The main benefits for the client
- Huge time-savings in telephony and internet administration.
- Can be configured daily, ultimate flexibility.
- All costs for all locations conveniently listed in a single invoice.
- Optimal landline reachability both internally and externally across 220 locations.
- Considerable internet and telephony cost savings.
- Kept the investment for the new telephony solution as low as possible.
- A single login for online administration for all location.
Wibra is a retail chain with over 200 locations in the Netherlands, a large warehouse in Vaassen and their headquarters in Epe. All store locations in the Netherlands were fitted with a separate PBX, an ISDN connection and legacy DECT equipment. As a result, no redundancy was in place to cover for local outages which was being experienced as a nuisance. Plus, the high costs were a thorn in their side. Something needed to change. But how to approach such a thing?
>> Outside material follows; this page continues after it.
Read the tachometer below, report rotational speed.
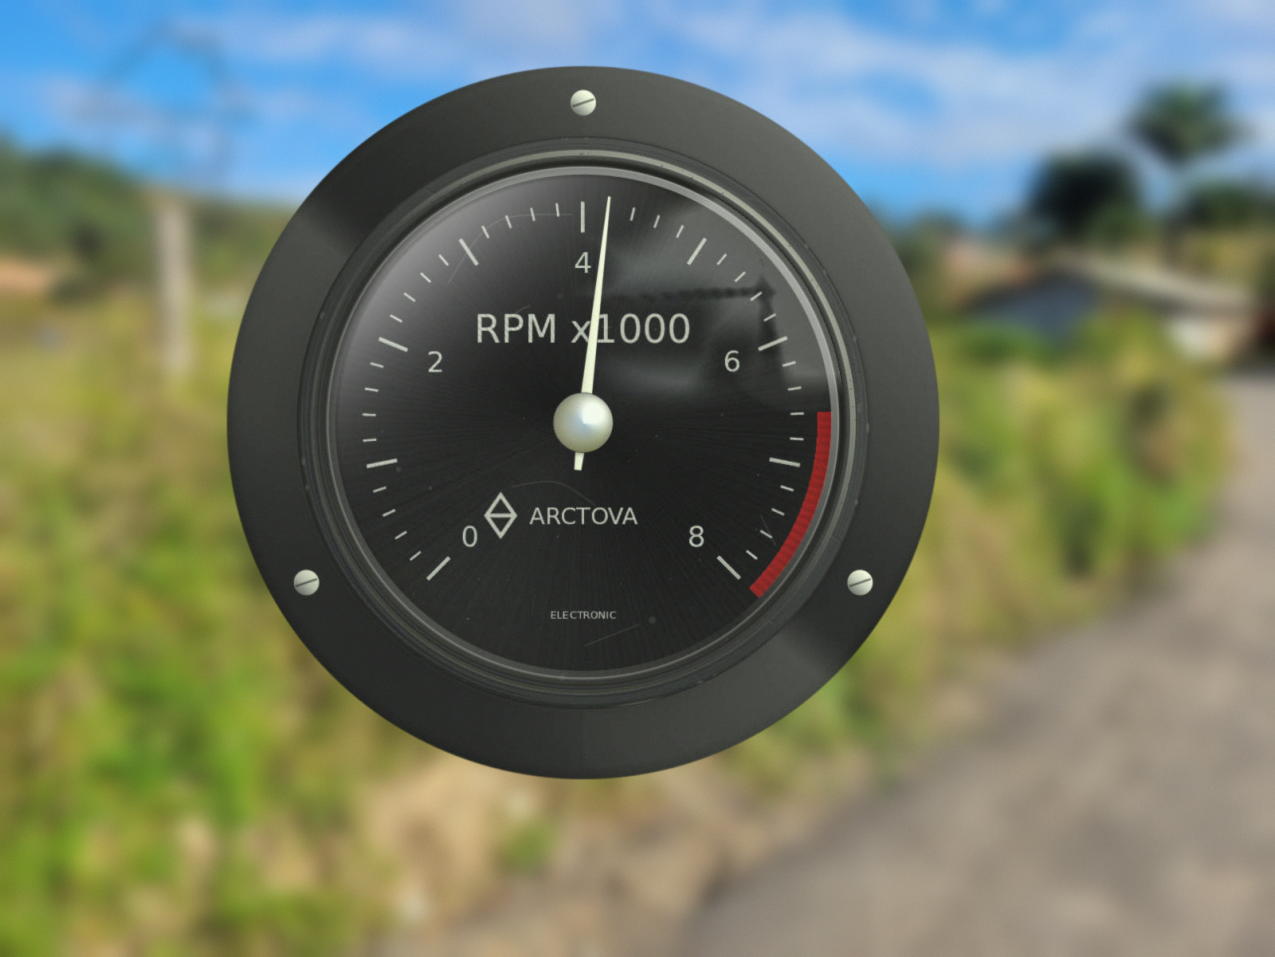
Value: 4200 rpm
They were interested in switching to VoiP. However, this would require them to invest in a separate internet connection due to the phasing-out of ISDN in 2019. Combined with the required investment in new hardware and VoiP connections, the total cost of such an endeavour would be huge. The estimated investment per location was around € 600 excl. VAT plus € 40 excl. VAT per month. This would amount to a total cost of € 132,000 excl. VAT + € 105,600 excl. in subscriptions for the first year. Totalling € 215,600 excl. VAT. The 5-year TCO would amount to a total investment of € 554,400 excl. VAT. Plus the implementation would take around 2 months. This can be done faster and at much lower cost!
Voicedata mapped Wibra’s needs and issued a proposal. With the following result:
- 215 Managed Mobile Free users (fixed-mobile integration)
- 220 Managed Voice users
- 214 Nokia 150 devices
Wibra was transitioned to Managed Mobile and Managed Voice. This replaced the old ISDN connections which eliminated the need for investments in new hardware and internet connections. All locations are reachable on landlines through the GSM network of the mobile devices. Calls between the various locations are completely free and incoming calls on the landlines are free as well. When location A experiences an outage, traffic is automatically routed to headquarters or one of the other branches. This guarantees telephone availability.
The implementation – 1 day – 2-week schedule
Best of all is the quick and seamless transition. All 220 locations were fully transitioned within 2 weeks. As a result of perfect planning in collaboration with Wibra’s IT department and sophisticated pre-configuration, all routings were ready to go one week before porting was scheduled. On the day of porting, all locations went live at once – without any downtime whatsoever!
Thanks to the use of Managed Mobile, fixed-mobile integration via the GSM network through the SIM card, Wibra is no longer dependent on the type of connection available on-site. They are no longer dependent on the local infrastructure and barely need to invest per branch. The absence of active equipment virtually eliminates the risk of on-site outage which makes a huge difference. And installation activities cause no on-site disturbance. Plus, a location can be made operational within a single working day.
Wibra how has a single centralised portal for managing the telephony of all its branches instead of a separate PBX in each location. All subscriptions can be cancelled or modified per month which makes this solution flexible and scalable. Wibra is once again future-proof.
The total investment for Wibra amounted to € 4,400 excl. VAT for mobile devices, € 3,850 excl. VAT for number porting and around € 1,100 in implementation costs. This amounts to a total one-off investment of € 9,250 excl. VAT.
The monthly subscription fee totals € 2,860 excl. VAT. This brings the total cost for the first year to € 43,570 excl. VAT. The transition to a fixed-mobile integration saved Wibra over € 5,500 excl. VAT in monthly subscriptions compared to ISDN.
The 5-year TCO amounts to € 180,850 excl. VAT. Over the course of 5 years, the total cost saving amounts to € 373,550 excl. VAT!